#### Assignment:
All of the records below need to be written out exactly, but without the pictures.

** Opening Data excerpts block **

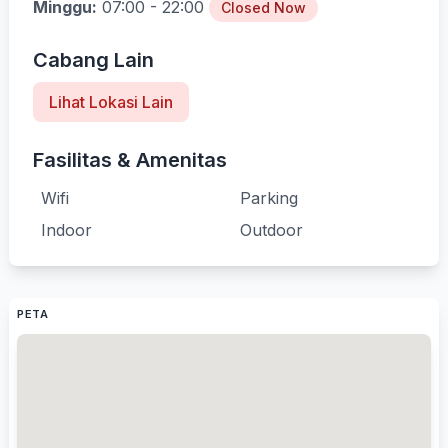
Minggu:
07:00 - 22:00
Closed Now
Cabang Lain
Lihat Lokasi Lain
Fasilitas & Amenitas
Wifi
Parking
Indoor
Outdoor
PETA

** Closing Data excerpts block **

#### Exercise solution:
Minggu:
07:00 - 22:00
Closed Now
Cabang Lain
Lihat Lokasi Lain
Fasilitas & Amenitas
Wifi
Parking
Indoor
Outdoor
PETA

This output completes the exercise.